Bill Gates warnt vor vergiftetem Angebot

Für einen US-Konzern wie Microsoft ist es dennoch verlockend, wie Schneewittchen in den glänzenden Apfel der bösen Stiefmutter zu beißen. Selbst Firmengründer Bill Gates sprach in einem Interview mit Wired angesichts einer möglichen Übernahme von einem vergifteten Angebot. "Eine große Nummer in den sozialen Medien zu sein, ist keine einfache Sache, ebenso wie beim Thema Verschlüsselung", sagte Gates. Dass Trump den einzigen Wettbewerber von Facebook ausschalte, sei "ziemlich bizarr".

Noch merkwürdiger findet Gates die Forderung Trumps, dass der Staat finanziell davon profitieren soll, die Übernahme von Tiktok erzwungen zu haben. Beobachter sprechen von einem "mafiaähnlichen" Verhalten Trumps: Indem er mit einem Verbot von Tiktok in den USA bis Mitte September drohe, setze er Bytedance unter Druck und senke dadurch den Kaufpreis.

Trump will Anteil an Kaufsumme

Microsoft-Chef Satya Nadella scheint einem Blogbeitrag zufolge nicht abgeneigt, auf ein solch unmoralisches Angebot Trumps einzugehen. Das Unternehmen erklärte sich zu einer Übernahme prinzipiell bereit und will für "angemessene wirtschaftliche Vorteile" für die USA und das US-Finanzministerium sorgen. Dass Microsoft einen "erheblichen Teil des Kaufpreises", wie von Trump gefordert, als eine Art Maklergebühr direkt an das Finanzministerium abführt, scheint allerdings kaum vorstellbar. Eine gesetzliche Grundlage dafür gibt es nicht.

Auf der anderen Seite dürfte es neben Microsoft kaum ein anderes US-Unternehmen geben, das den Kaufpreis in Milliardenhöhe stemmen kann und dem aus Wettbewerbsgründen eine Übernahme erlaubt würde. Zwar soll Twitter ebenfalls an einem Kauf interessiert sein, verfügt jedoch anders als Microsoft nicht über Reserven in Höhe von 130 Milliarden US-Dollar.

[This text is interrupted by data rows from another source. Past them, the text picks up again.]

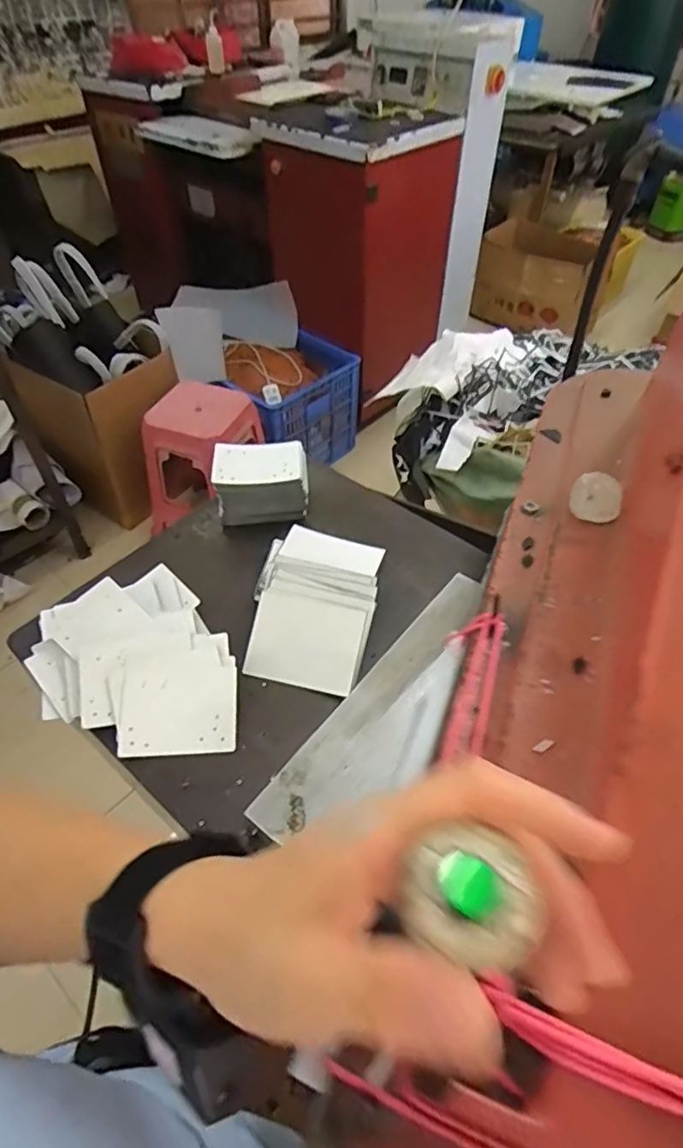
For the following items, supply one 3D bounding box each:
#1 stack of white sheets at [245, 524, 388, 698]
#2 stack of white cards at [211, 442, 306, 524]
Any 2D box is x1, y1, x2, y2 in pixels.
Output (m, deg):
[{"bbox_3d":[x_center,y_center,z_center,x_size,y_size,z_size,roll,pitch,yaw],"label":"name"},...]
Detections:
[{"bbox_3d":[-0.027,0.026,0.590,0.119,0.046,0.183,7,49,5],"label":"stack of white sheets"},{"bbox_3d":[-0.097,-0.111,0.696,0.111,0.064,0.078,-2,49,-2],"label":"stack of white cards"}]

Präzedenzfall für Enteignungen

Sollte Microsoft daher zugreifen und Tiktok übernehmen, wäre ein neuer Präzedenzfall geschaffen. Ausländische Investoren im IT-Bereich, vor allem aus China, müssen befürchten, aus Gründen der nationalen Sicherheit enteignet zu werden, wenn ihre Produkte in den USA zu erfolgreich sind. Wie die US-Regierung in den vergangenen Jahren gezeigt hat, findet sich in fast allen Branchen ein beliebiger Grund, die Sicherheitsinteressen bedroht zu sehen. Bürgerrechtler sehen in einem potenziellen Verbot zudem einen Eingriff in die Meinungsfreiheit, da der Zugriff auf bestimmte Medien verhindert würde.

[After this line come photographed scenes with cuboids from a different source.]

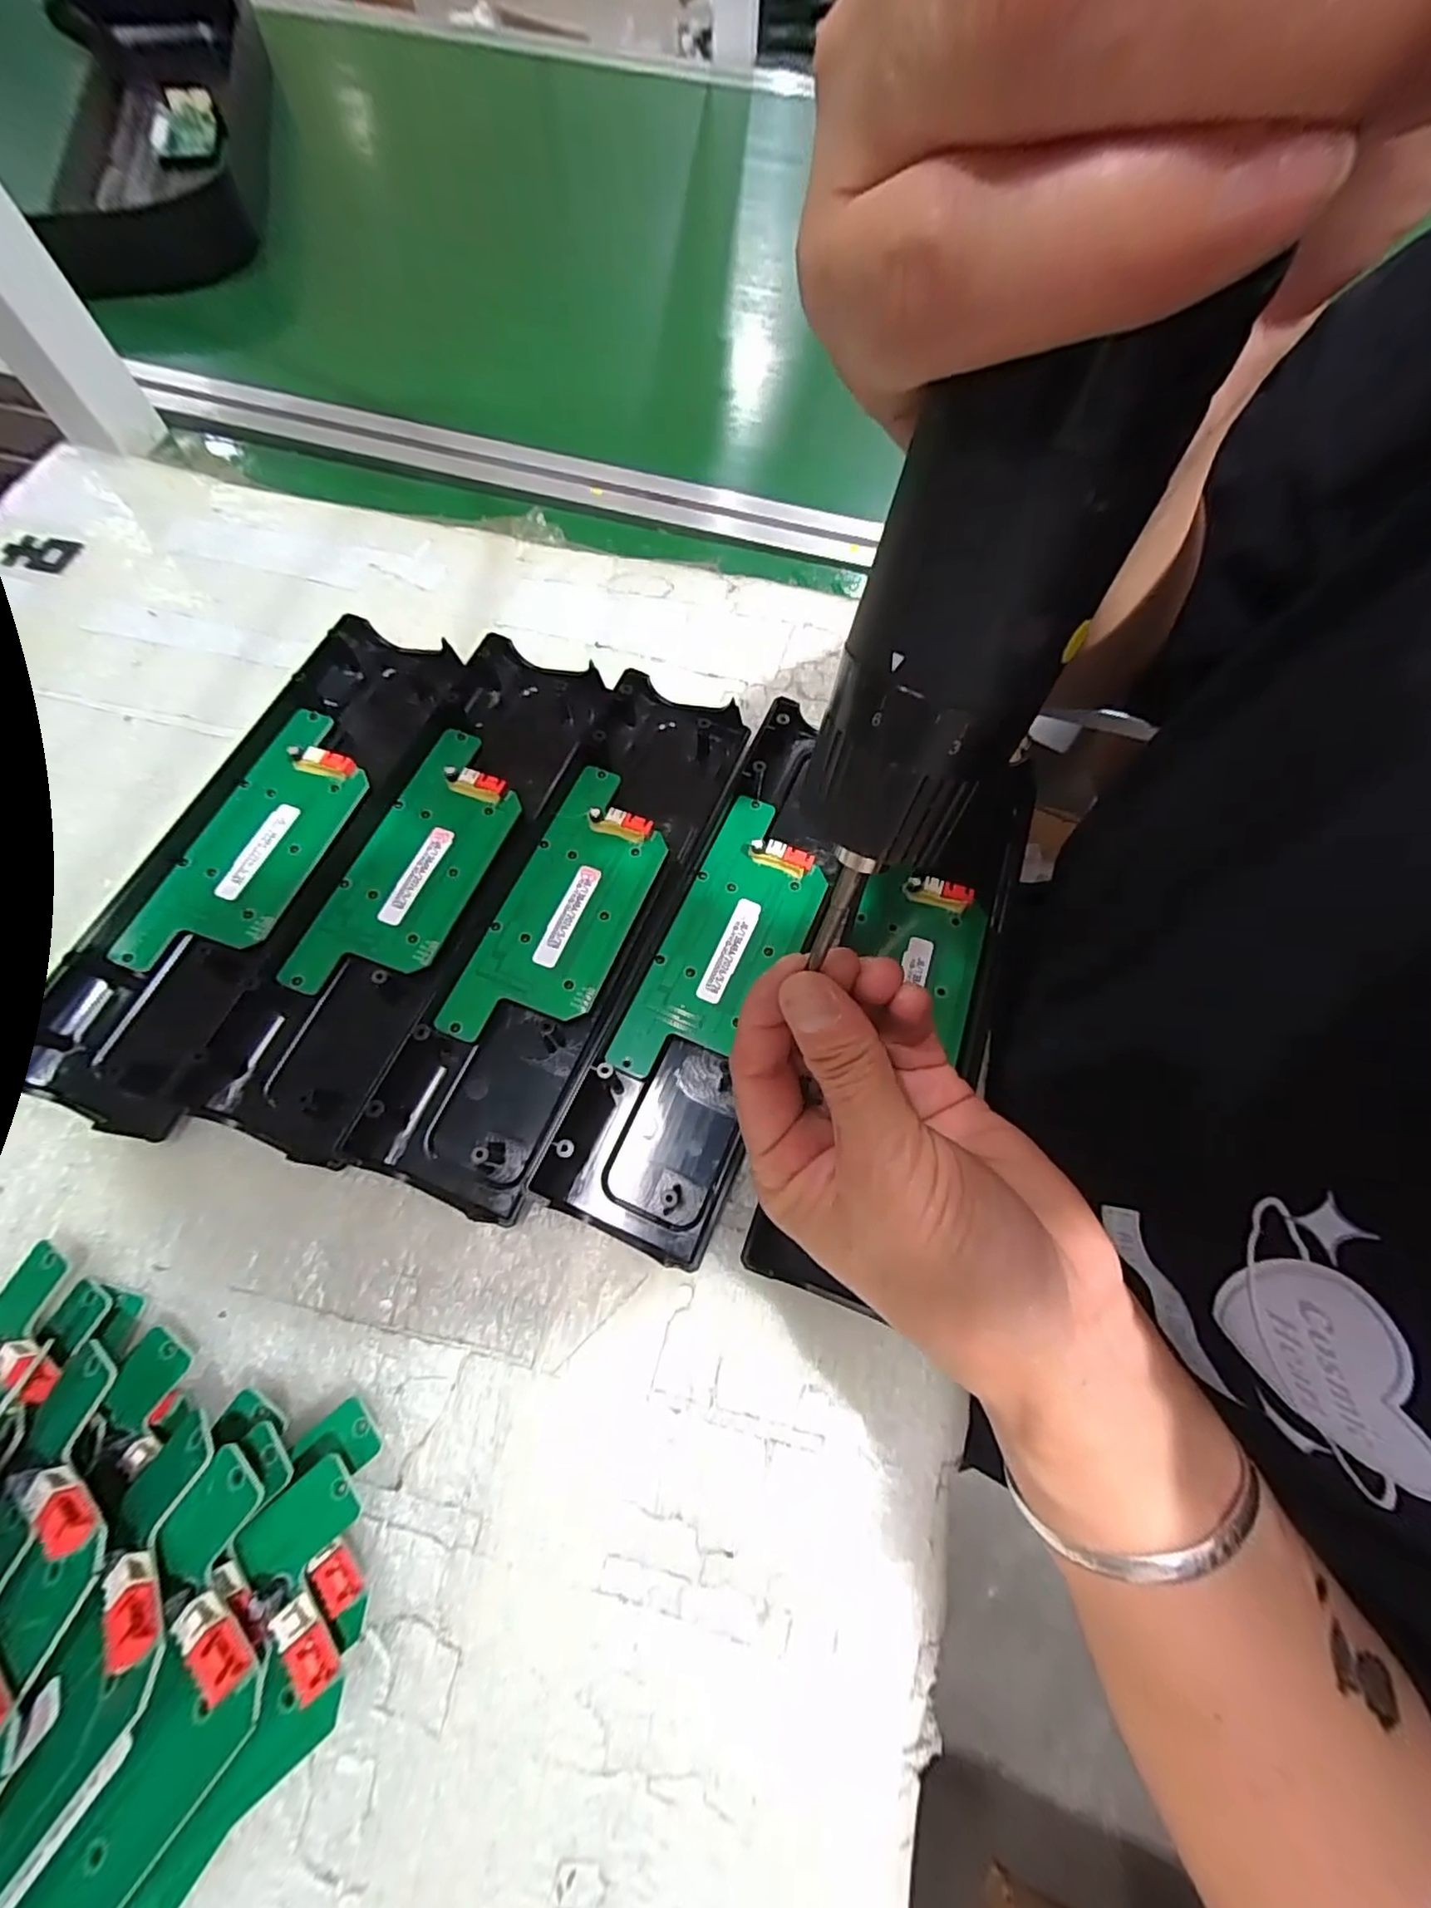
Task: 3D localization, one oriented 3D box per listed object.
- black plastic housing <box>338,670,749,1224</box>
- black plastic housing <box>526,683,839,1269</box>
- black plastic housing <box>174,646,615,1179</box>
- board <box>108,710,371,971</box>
[{"bbox_3d":[-0.065,-0.022,0.272,0.077,0.017,0.245,20,68,5],"label":"black plastic housing"},{"bbox_3d":[0.005,-0.001,0.268,0.065,0.019,0.233,21,68,5],"label":"black plastic housing"},{"bbox_3d":[-0.130,-0.040,0.277,0.072,0.017,0.244,19,68,5],"label":"black plastic housing"},{"bbox_3d":[-0.199,-0.050,0.278,0.054,0.012,0.132,20,68,5],"label":"board"}]

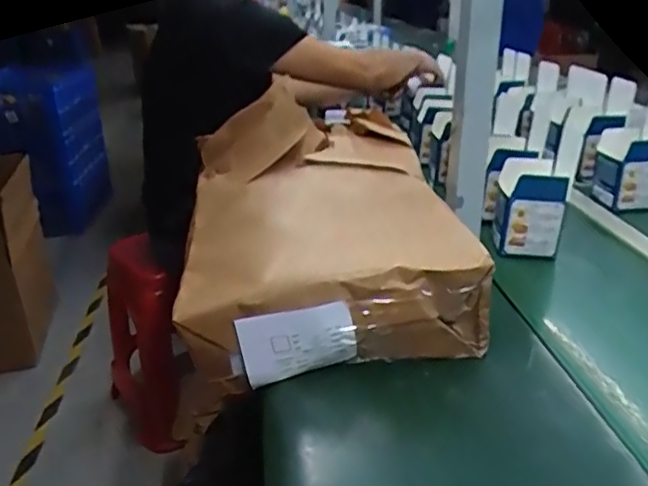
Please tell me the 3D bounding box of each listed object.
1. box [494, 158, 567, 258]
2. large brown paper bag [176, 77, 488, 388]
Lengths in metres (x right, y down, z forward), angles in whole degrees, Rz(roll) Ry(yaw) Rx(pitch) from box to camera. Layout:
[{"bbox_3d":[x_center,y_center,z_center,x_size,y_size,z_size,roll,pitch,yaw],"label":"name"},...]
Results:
[{"bbox_3d":[0.298,-0.049,0.876,0.084,0.122,0.086,1,24,10],"label":"box"},{"bbox_3d":[-0.009,-0.041,0.800,0.322,0.229,0.487,-5,24,-4],"label":"large brown paper bag"}]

Doch was passiert, wenn eine Übernahme scheitert? Dann stünde die US-Regierung vor der Aufgabe, "Transaktionen" zwischen Firmen und Nutzern mit Tiktok zu verhindern. Was diese "Transaktionen" bedeuten, ist nicht ganz klar und soll bis zum 20. September vom Handelsministerium festgelegt werden. Vermutlich dürfte die App zunächst aus den Appstores von Google und Apple in den USA verschwinden. Zudem dürften US-Firmen keine Werbung mehr auf Tiktok schalten, vermutet die Washington Post. Eine weitere Nutzung der App ließe sich durch eine Blockade von IP-Adressen durch die Provider unterbinden.

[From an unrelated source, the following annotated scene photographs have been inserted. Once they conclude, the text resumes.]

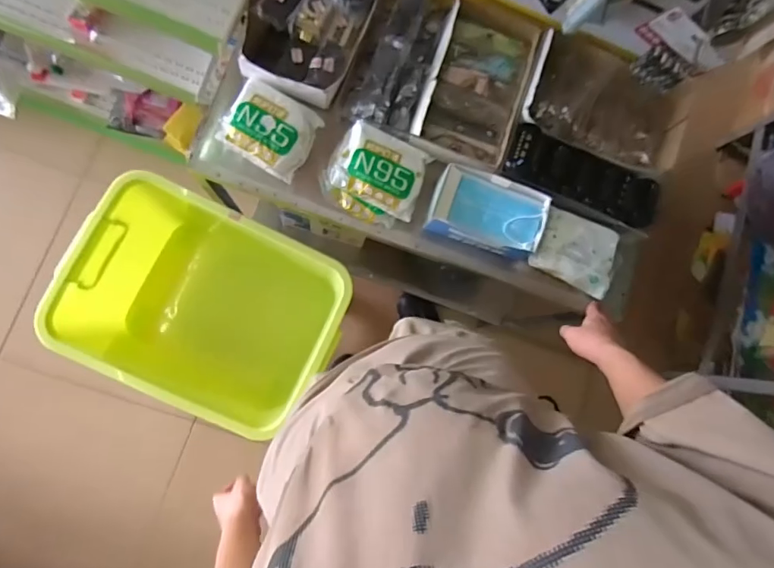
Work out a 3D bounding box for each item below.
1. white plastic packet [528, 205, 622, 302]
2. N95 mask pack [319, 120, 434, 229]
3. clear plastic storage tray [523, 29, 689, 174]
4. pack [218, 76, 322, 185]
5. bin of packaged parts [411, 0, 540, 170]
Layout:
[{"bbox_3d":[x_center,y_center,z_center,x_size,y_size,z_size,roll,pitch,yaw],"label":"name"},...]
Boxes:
[{"bbox_3d":[0.329,-0.059,0.786,0.144,0.029,0.119,22,81,-4],"label":"white plastic packet"},{"bbox_3d":[-0.021,-0.180,0.756,0.157,0.068,0.135,26,81,-4],"label":"N95 mask pack"},{"bbox_3d":[0.387,-0.310,0.799,0.287,0.086,0.153,22,81,-4],"label":"clear plastic storage tray"},{"bbox_3d":[-0.194,-0.253,0.746,0.136,0.037,0.120,28,81,-3],"label":"pack"},{"bbox_3d":[0.153,-0.340,0.800,0.162,0.050,0.276,19,81,-5],"label":"bin of packaged parts"}]

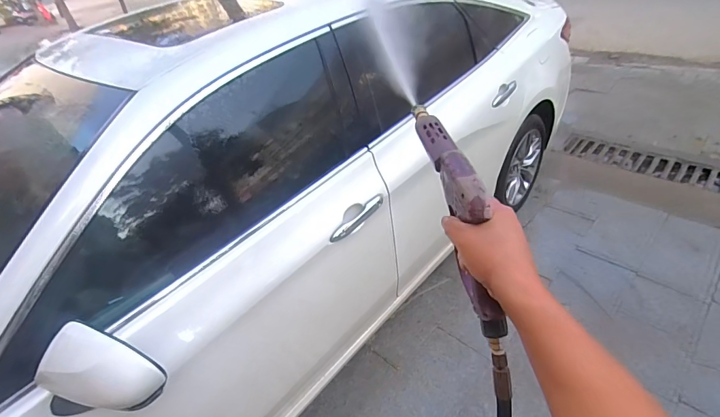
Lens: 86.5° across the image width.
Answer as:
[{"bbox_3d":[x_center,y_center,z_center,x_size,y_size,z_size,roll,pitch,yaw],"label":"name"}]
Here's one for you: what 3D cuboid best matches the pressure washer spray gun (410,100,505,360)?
[{"bbox_3d":[0.128,-0.027,0.505,0.035,0.128,0.393,-8,61,-4],"label":"pressure washer spray gun"}]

Microsoft steht vor dem Dilemma, sich möglicherweise eine sehr günstige Geschäftsgelegenheit entgehen zu lassen oder dem in der IT-Branche eher ungeliebten Präsidenten eine Wahlkampfunterstützung zu leisten. Es besteht kein Zweifel, dass Trump einen solchen Deal in jeder denkbaren Form als persönlichen Erfolg reklamieren würde. Dem ohnehin schon stark angespannten Verhältnis zwischen China und den USA würde ein weiterer Schlag versetzt. Und das alles nur für einen endlosen Fluss meist dümmlicher Kurzvideos.